I decided to try putting it in the oven for a little bit to maybe heat off the water, but I didn't leave it too long because I was worried (what happens if you overheat the mixture?)

So I just poured it and thought to myself, maybe it will just take longer to harden?

Has anyone else ever added too much water?  What can I do now to fix it or is it fine or beyond help?  I hope it turns out ok...


----------



## IanT (Oct 18, 2010)

margali13 said:
			
		

> I decided to try this CP soapmaking thing as an alternative to making sweets for my family for the holidays.
> 
> I made one mixed oil batch on Sat and it turned out fine
> 
> ...



Fear not!! you can actually rebatch it (kinda an abridged version of CPHP, the crock pot hot process method)... basically just as you were trying to do, you can evaporate off some of the excess H20 by cooking it off (just dont do it in the oven, its harder to watch and you need to stir it etc...)

how much extra water are we talking about? a cup? a half gallon?


----------



## margali13 (Oct 18, 2010)

I would estimate it was 1/2-1 cup extra water.

Should I just leave it in the mold for a couple of days and see if it hardens up?


----------



## Chris-2010 (Oct 18, 2010)

With the correct amount of lye for the oils, the soap should saponify about the same, but the soap will be extra-moist.  So leave the soap in the mold a couple days longer than normal (uncovered toward the end), then cut the bars carefully to avoid finger-dimples, then dry the bars a bit longer than you normally would.


----------



## TessC (Oct 18, 2010)

How large was your batch? My castile already takes quite a while to harden if I don't take a water discount, so yours may take a long time to set if it's a large % of extra water. I wouldn't toss it or do anything drastic right away in any case, just set it aside and be prepared to give it a nice long cure (castile really benefits from a long cure) and see how it does, sometimes those "oops" batches come out just fine in the end.


----------



## margali13 (Oct 18, 2010)

Awesome.  I will try not to worry about it and just give it extra time.  It was a batch with 630 g (22 oz) of olive oil and 8oz of water with the lye measured out.

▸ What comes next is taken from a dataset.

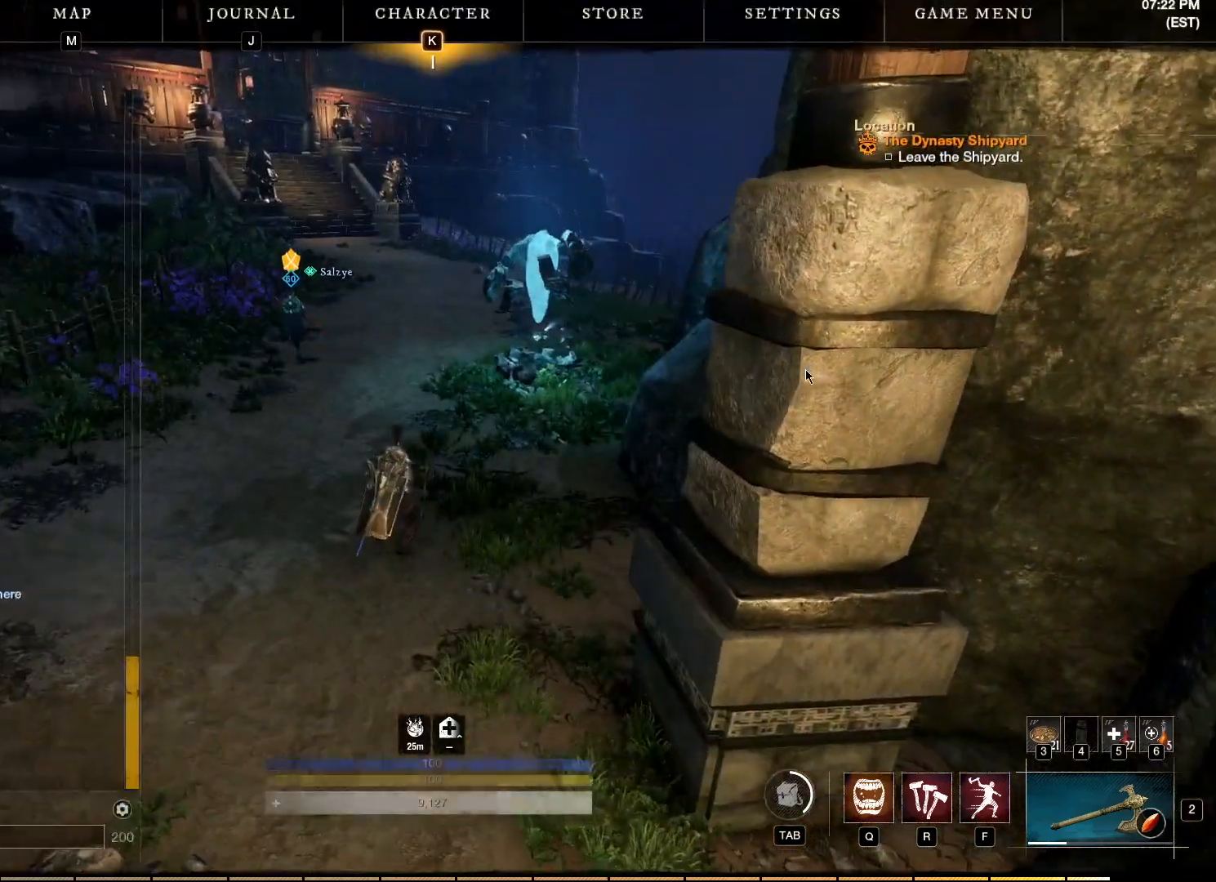
{"keys": ["s"], "mouse": [], "events": [[200, "a", "down"], [334, "a", "up"], [367, "space", "down"], [467, "space", "up"], [484, "s", "down"]]}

Gosh, this soapmaking takes patience   Do you get used to waiting so long for the bars to cure once you've made lots of batches?


THANKS!!!!!!!  I appreciate your help.


----------



## IanT (Oct 18, 2010)

lol yeah if its only a little bit like that, just leave it in the mold til it hardens... ive had some soap that came out like jello pretty much, but left it to harden for like 1 -2 months and it was the most mild soap i ever made


----------



## margali13 (Oct 22, 2010)

*!*

Thanks again for all your help!  I just unmolded the soap and cut it up today.  it's still kinda squishy, but I think it'll dry out more now that it's cut up.


----------



## Chris-2010 (Oct 22, 2010)

Great.    And don't be impatient about drying.  Our absolute minimum is 2 weeks, and often 3 or 4.  Consider a dehumidifier if there is humidity, and a gentle fan during the whole drying time will help to circulate air between the separated bars in order to facilitate evaporation.

Your drying time will probably be even longer.  I don't make Castile soap, but, um, I'm told that curing and drying are longer.


----------